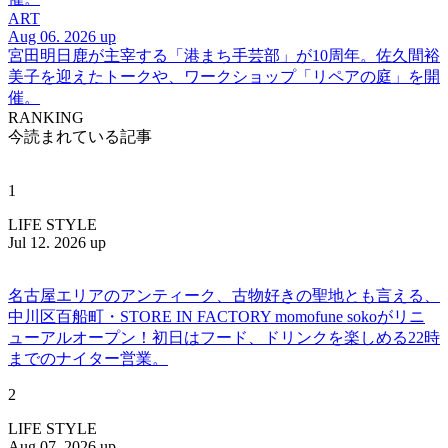
ART
Aug 06. 2026 up
宮田明日鹿が主宰する「港まち手芸部」が10周年。佐久間裕
美子を迎えたトークや、ワークショップ「リペアの庭」を開
催。
RANKING
今読まれている記事
1
LIFE STYLE
Jul 12. 2026 up
名古屋エリアのアンティーク、古物好きの聖地とも言える、
中川区百船町・STORE IN FACTORY momofune sokoがリニ
ューアルオープン！初日はフード、ドリンクを楽しめる22時
までのナイター営業。
2
LIFE STYLE
Aug 07. 2026 up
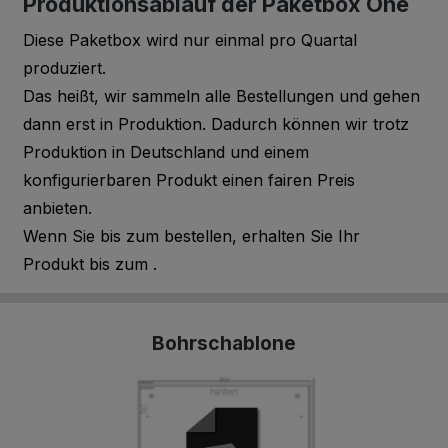
Produktionsablauf der Paketbox One
Diese Paketbox wird nur einmal pro Quartal
produziert.
Das heißt, wir sammeln alle Bestellungen und gehen
dann erst in Produktion. Dadurch können wir trotz
Produktion in Deutschland und einem
konfigurierbaren Produkt einen fairen Preis
anbieten.
Wenn Sie bis zum
bestellen, erhalten Sie Ihr
Produkt bis zum
.
Bohrschablone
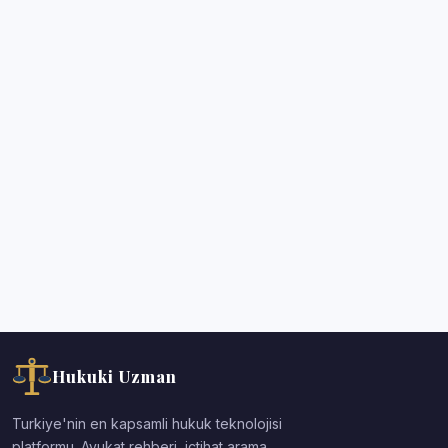
Hukuki Uzman
Turkiye'nin en kapsamli hukuk teknolojisi
platformu. Avukat rehberi, ictihat arama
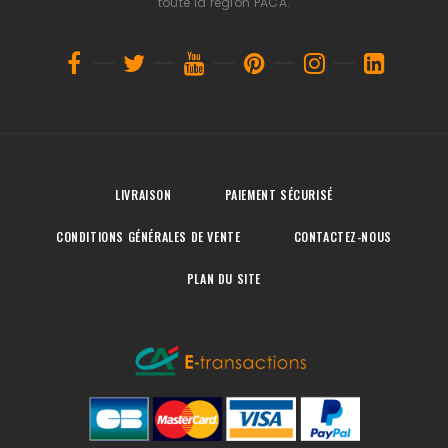
toute la région PACA.
LIVRAISON
PAIEMENT SÉCURISÉ
CONDITIONS GÉNÉRALES DE VENTE
CONTACTEZ-NOUS
PLAN DU SITE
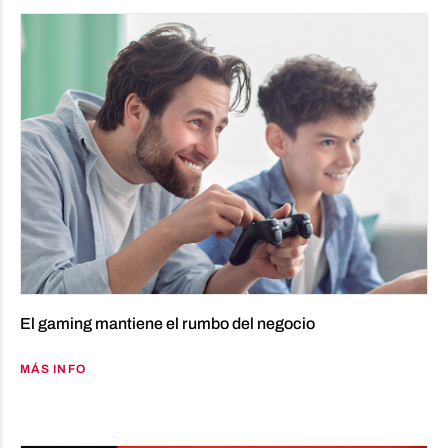
El gaming mantiene el rumbo del negocio
MÁS INFO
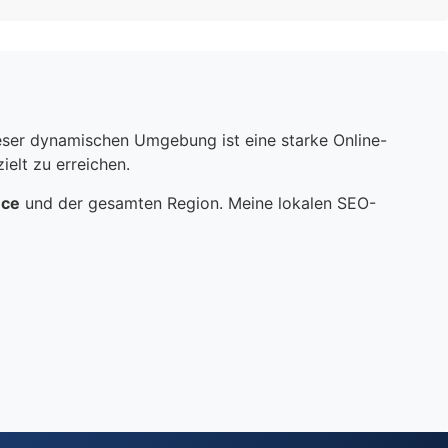
dieser dynamischen Umgebung ist eine starke Online-
elt zu erreichen.
nce
und der gesamten Region. Meine lokalen SEO-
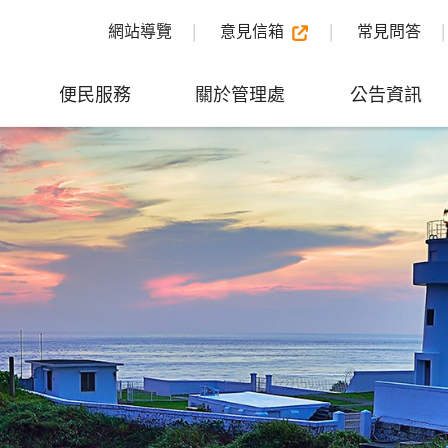
網站導覽
意見信箱
常見問答
便民服務
關於管理處
公告資訊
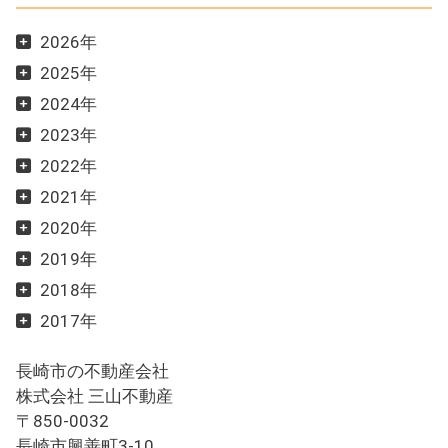
2026年
2025年
2024年
2023年
2022年
2021年
2020年
2019年
2018年
2017年
長崎市の不動産会社
株式会社 三山不動産
〒850-0032
長崎市興善町3-10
_ _ _ _ _
= What you should do =
Write out the text of every record line for line, keeping each character as it appears, and leave out the picture markers.

= Your solution =
ART
Aug 06. 2026 up
宮田明日鹿が主宰する「港まち手芸部」が10周年。佐久間裕
美子を迎えたトークや、ワークショップ「リペアの庭」を開
催。
RANKING
今読まれている記事
1
LIFE STYLE
Jul 12. 2026 up
名古屋エリアのアンティーク、古物好きの聖地とも言える、
中川区百船町・STORE IN FACTORY momofune sokoがリニ
ューアルオープン！初日はフード、ドリンクを楽しめる22時
までのナイター営業。
2
LIFE STYLE
Aug 07. 2026 up
Produktionsablauf der Paketbox One
Diese Paketbox wird nur einmal pro Quartal
produziert.
Das heißt, wir sammeln alle Bestellungen und gehen
dann erst in Produktion. Dadurch können wir trotz
Produktion in Deutschland und einem
konfigurierbaren Produkt einen fairen Preis
anbieten.
Wenn Sie bis zum
bestellen, erhalten Sie Ihr
Produkt bis zum
.
Bohrschablone
Hukuki Uzman
Turkiye'nin en kapsamli hukuk teknolojisi
platformu. Avukat rehberi, ictihat arama
toute la région PACA.
LIVRAISON
PAIEMENT SÉCURISÉ
CONDITIONS GÉNÉRALES DE VENTE
CONTACTEZ-NOUS
PLAN DU SITE
El gaming mantiene el rumbo del negocio
MÁS INFO
dieser dynamischen Umgebung ist eine starke Online-
elt zu erreichen.
nce
und der gesamten Region. Meine lokalen SEO-
網站導覽
意見信箱
常見問答
便民服務
關於管理處
公告資訊
2026年
2025年
2024年
2023年
2022年
2021年
2020年
2019年
2018年
2017年
長崎市の不動産会社
株式会社 三山不動産
〒850-0032
長崎市興善町3-10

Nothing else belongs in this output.